BEGIN The input

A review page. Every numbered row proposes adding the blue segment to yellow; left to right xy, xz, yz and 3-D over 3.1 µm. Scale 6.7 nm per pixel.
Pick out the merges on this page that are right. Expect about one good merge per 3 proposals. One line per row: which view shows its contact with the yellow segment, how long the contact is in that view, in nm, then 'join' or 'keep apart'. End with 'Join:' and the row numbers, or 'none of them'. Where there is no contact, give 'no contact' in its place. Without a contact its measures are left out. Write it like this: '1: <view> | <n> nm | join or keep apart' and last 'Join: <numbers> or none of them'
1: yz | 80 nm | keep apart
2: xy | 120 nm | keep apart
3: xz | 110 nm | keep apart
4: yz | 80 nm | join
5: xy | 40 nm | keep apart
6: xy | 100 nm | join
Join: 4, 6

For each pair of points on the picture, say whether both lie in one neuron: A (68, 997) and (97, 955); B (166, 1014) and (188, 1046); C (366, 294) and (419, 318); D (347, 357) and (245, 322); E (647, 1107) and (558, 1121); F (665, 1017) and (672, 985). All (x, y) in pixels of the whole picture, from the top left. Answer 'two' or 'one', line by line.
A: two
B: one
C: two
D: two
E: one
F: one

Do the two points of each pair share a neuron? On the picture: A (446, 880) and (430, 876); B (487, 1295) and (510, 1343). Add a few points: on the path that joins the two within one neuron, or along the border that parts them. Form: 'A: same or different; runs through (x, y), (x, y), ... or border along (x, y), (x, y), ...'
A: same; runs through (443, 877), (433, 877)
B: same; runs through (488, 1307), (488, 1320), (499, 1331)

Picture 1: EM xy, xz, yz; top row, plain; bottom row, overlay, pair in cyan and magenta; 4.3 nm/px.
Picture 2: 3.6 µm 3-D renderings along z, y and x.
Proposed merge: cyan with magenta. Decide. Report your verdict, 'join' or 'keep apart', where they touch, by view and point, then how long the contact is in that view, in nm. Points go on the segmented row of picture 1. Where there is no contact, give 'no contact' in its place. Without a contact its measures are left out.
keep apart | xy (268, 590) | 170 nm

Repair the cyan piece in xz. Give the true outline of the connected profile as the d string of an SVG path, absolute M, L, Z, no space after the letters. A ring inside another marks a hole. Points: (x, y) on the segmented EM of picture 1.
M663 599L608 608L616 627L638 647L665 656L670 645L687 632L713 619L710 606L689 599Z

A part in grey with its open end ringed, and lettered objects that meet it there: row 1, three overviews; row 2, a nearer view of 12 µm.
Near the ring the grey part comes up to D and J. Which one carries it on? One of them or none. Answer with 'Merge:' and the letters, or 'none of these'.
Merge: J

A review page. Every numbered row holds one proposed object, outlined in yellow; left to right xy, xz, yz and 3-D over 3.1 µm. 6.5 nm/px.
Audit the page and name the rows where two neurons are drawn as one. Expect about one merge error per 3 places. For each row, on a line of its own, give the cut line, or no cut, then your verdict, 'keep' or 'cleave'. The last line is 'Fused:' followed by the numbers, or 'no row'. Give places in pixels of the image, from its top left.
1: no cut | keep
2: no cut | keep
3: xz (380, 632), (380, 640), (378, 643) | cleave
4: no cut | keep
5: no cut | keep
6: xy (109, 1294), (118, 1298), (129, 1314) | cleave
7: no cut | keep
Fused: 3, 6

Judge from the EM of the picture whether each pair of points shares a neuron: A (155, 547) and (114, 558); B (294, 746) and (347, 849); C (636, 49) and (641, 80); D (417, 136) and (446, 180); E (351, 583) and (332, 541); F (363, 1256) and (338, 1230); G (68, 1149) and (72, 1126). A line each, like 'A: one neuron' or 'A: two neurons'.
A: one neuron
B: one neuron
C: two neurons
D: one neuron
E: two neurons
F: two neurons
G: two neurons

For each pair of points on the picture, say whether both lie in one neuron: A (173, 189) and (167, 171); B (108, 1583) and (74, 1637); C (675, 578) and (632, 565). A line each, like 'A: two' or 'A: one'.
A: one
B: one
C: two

END The input

▸ **What is being asked**: Exact copies of every record above are required.

▸ **Output of the task**:
A review page. Every numbered row proposes adding the blue segment to yellow; left to right xy, xz, yz and 3-D over 3.1 µm. Scale 6.7 nm per pixel.
Pick out the merges on this page that are right. Expect about one good merge per 3 proposals. One line per row: which view shows its contact with the yellow segment, how long the contact is in that view, in nm, then 'join' or 'keep apart'. End with 'Join:' and the row numbers, or 'none of them'. Where there is no contact, give 'no contact' in its place. Without a contact its measures are left out. Write it like this: '1: <view> | <n> nm | join or keep apart' and last 'Join: <numbers> or none of them'
1: yz | 80 nm | keep apart
2: xy | 120 nm | keep apart
3: xz | 110 nm | keep apart
4: yz | 80 nm | join
5: xy | 40 nm | keep apart
6: xy | 100 nm | join
Join: 4, 6

For each pair of points on the picture, say whether both lie in one neuron: A (68, 997) and (97, 955); B (166, 1014) and (188, 1046); C (366, 294) and (419, 318); D (347, 357) and (245, 322); E (647, 1107) and (558, 1121); F (665, 1017) and (672, 985). All (x, y) in pixels of the whole picture, from the top left. Answer 'two' or 'one', line by line.
A: two
B: one
C: two
D: two
E: one
F: one

Do the two points of each pair share a neuron? On the picture: A (446, 880) and (430, 876); B (487, 1295) and (510, 1343). Add a few points: on the path that joins the two within one neuron, or along the border that parts them. Form: 'A: same or different; runs through (x, y), (x, y), ... or border along (x, y), (x, y), ...'
A: same; runs through (443, 877), (433, 877)
B: same; runs through (488, 1307), (488, 1320), (499, 1331)

Picture 1: EM xy, xz, yz; top row, plain; bottom row, overlay, pair in cyan and magenta; 4.3 nm/px.
Picture 2: 3.6 µm 3-D renderings along z, y and x.
Proposed merge: cyan with magenta. Decide. Report your verdict, 'join' or 'keep apart', where they touch, by view and point, then how long the contact is in that view, in nm. Points go on the segmented row of picture 1. Where there is no contact, give 'no contact' in its place. Without a contact its measures are left out.
keep apart | xy (268, 590) | 170 nm

Repair the cyan piece in xz. Give the true outline of the connected profile as the d string of an SVG path, absolute M, L, Z, no space after the letters. A ring inside another marks a hole. Points: (x, y) on the segmented EM of picture 1.
M663 599L608 608L616 627L638 647L665 656L670 645L687 632L713 619L710 606L689 599Z

A part in grey with its open end ringed, and lettered objects that meet it there: row 1, three overviews; row 2, a nearer view of 12 µm.
Near the ring the grey part comes up to D and J. Which one carries it on? One of them or none. Answer with 'Merge:' and the letters, or 'none of these'.
Merge: J

A review page. Every numbered row holds one proposed object, outlined in yellow; left to right xy, xz, yz and 3-D over 3.1 µm. 6.5 nm/px.
Audit the page and name the rows where two neurons are drawn as one. Expect about one merge error per 3 places. For each row, on a line of its own, give the cut line, or no cut, then your verdict, 'keep' or 'cleave'. The last line is 'Fused:' followed by the numbers, or 'no row'. Give places in pixels of the image, from its top left.
1: no cut | keep
2: no cut | keep
3: xz (380, 632), (380, 640), (378, 643) | cleave
4: no cut | keep
5: no cut | keep
6: xy (109, 1294), (118, 1298), (129, 1314) | cleave
7: no cut | keep
Fused: 3, 6

Judge from the EM of the picture whether each pair of points shares a neuron: A (155, 547) and (114, 558); B (294, 746) and (347, 849); C (636, 49) and (641, 80); D (417, 136) and (446, 180); E (351, 583) and (332, 541); F (363, 1256) and (338, 1230); G (68, 1149) and (72, 1126). A line each, like 'A: one neuron' or 'A: two neurons'.
A: one neuron
B: one neuron
C: two neurons
D: one neuron
E: two neurons
F: two neurons
G: two neurons

For each pair of points on the picture, say whether both lie in one neuron: A (173, 189) and (167, 171); B (108, 1583) and (74, 1637); C (675, 578) and (632, 565). A line each, like 'A: two' or 'A: one'.
A: one
B: one
C: two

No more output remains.